__EXERCISE DESCRIPTION__
Using the records that appear below, write out exactly the lines from the one with "Your Privacy Choices" through the one with "Mandarin Green", keeping both end lines.

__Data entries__
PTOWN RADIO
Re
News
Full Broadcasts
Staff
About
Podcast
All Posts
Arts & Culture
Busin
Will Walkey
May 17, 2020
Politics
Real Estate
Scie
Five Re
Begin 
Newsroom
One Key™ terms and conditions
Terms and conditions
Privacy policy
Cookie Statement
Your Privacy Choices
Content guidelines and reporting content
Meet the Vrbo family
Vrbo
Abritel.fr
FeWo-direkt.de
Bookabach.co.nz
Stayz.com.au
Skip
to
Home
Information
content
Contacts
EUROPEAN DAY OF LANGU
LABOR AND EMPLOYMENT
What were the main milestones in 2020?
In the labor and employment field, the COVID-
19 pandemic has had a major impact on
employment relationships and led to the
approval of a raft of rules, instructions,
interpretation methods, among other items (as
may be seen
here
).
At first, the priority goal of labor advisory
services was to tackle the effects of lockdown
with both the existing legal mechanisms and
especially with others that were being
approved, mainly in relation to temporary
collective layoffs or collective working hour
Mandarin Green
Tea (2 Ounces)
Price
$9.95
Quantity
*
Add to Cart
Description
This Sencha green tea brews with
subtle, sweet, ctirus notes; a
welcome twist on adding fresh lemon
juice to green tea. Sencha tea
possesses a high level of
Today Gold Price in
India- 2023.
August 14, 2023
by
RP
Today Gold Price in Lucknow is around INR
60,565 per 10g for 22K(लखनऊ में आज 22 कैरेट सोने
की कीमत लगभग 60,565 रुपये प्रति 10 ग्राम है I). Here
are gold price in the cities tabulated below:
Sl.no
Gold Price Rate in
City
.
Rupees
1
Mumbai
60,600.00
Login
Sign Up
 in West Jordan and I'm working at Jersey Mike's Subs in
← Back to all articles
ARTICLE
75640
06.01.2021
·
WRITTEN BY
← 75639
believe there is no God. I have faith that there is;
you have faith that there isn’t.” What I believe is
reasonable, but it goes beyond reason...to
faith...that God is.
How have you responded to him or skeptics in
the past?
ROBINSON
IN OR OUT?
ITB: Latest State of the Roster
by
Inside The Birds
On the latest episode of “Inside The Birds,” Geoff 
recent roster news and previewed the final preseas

__ANSWER SPACE__
Your Privacy Choices
Content guidelines and reporting content
Meet the Vrbo family
Vrbo
Abritel.fr
FeWo-direkt.de
Bookabach.co.nz
Stayz.com.au
Skip
to
Home
Information
content
Contacts
EUROPEAN DAY OF LANGU
LABOR AND EMPLOYMENT
What were the main milestones in 2020?
In the labor and employment field, the COVID-
19 pandemic has had a major impact on
employment relationships and led to the
approval of a raft of rules, instructions,
interpretation methods, among other items (as
may be seen
here
).
At first, the priority goal of labor advisory
services was to tackle the effects of lockdown
with both the existing legal mechanisms and
especially with others that were being
approved, mainly in relation to temporary
collective layoffs or collective working hour
Mandarin Green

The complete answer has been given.